First they brought their complaint to the lowest level elders, the captains of tens. They presented their case, but these men could not provide an answer. And so they brought it to captain of fifties. These men too did not know how to respond. They visited the captains of the 100s and the thousands as well, but still they received no answer. Finally they brought their case to Moses. With the daughters of Zelophehad, and judges of every level standing before him, waiting for his answer, Moses had the courage and the humility to admit to himself that he, the people Israel’s greatest judge and utmost interpreter of God’s will, simply didn’t know.
It is then, after being open enough to hear the case, and honest enough to admit his own limitations, that Moses verbally communicates with God and is told what the decision should be, what course of action would be most just.
While you and I may talk to God, we don’t usually get an answer. Nevertheless, we can still make decisions by being in conversation with God.
Like Moses, our conversation with God has to begin with us being truly open to those around us. When we allow ourselves to recognize the other, not just as the provider of a service but as a fellow human being, we have the chance to experience divine. When we allow ourselves to fully recognize the humanity and divinity of the other, we begin the process of making a just decision.

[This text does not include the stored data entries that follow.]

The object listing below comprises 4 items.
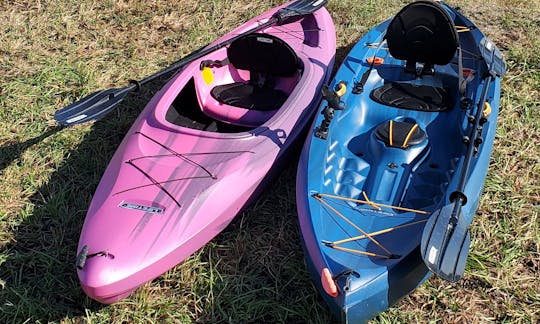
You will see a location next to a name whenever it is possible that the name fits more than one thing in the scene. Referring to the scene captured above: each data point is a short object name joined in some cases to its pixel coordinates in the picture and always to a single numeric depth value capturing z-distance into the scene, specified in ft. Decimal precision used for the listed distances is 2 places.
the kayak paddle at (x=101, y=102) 11.09
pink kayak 9.16
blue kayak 8.12
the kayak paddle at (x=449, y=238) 7.73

That process continues with us being self aware, aware of the limits to our knowledge, aware of the prejudices that sometimes cloud our vision.
There is an Eastern meditation in which one individual asks another, tell me who you are. For several minutes the person responds by sharing who they are. The first few times somebody does this practice they usually share their biography, where they were born, what they do for a living. Ultimately people come to realize that the question being asked isn’t about their biography but about who they are at that moment. Maybe they are someone who is tired, or excited, frustrated or distracted by something. The exercise doesn’t change how someone is, but it makes them aware of who they are at that moment.

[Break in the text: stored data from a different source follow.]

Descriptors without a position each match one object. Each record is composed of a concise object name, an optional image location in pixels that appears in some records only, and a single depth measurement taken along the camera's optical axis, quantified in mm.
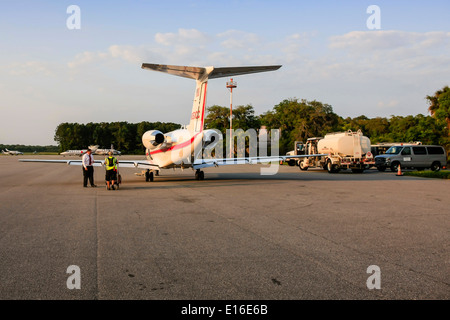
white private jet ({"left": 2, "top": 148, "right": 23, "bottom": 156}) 122788
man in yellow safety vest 16406
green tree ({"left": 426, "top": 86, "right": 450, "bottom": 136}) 38906
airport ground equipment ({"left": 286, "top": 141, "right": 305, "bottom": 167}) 36841
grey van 30438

We warm up and stretch before we exercise and we primp a bit in front of the mirror before going out to dinner. So too must we prepare ourselves to make a just decision. We prepare by being self-aware.
And finally, as Moses did, we continue our conversation with God through words. The words with which God communicates with us, however, are not spoken. Rather they are inscribed in our sacred texts, texts that teach the values of our faith and share the wisdom of generations.
In our Torah portion God responded directly to Moses’ question, telling him that the claim of Zelophehad’s daughters was just. We probably won’t receive as direct an answer. But by opening the books of our tradition and continuing our conversation with God we will get guidance, guidance that along with self awareness, and recognition of the other, will help us make just decisions.
In the coming weeks and months the decision making process of Judge Roberts is sure to come under close examination. Many of us will spend hours watching the hearings and reading the op-ed page in an attempt to learn how he decides what is just. As we pursue that knowledge let us also pursue the knowledge of how we can make just decisions. And let us always remember that while we may not be supreme court justices, we have been supremely commanded to pursue justice, tzedek tzedek tirdof.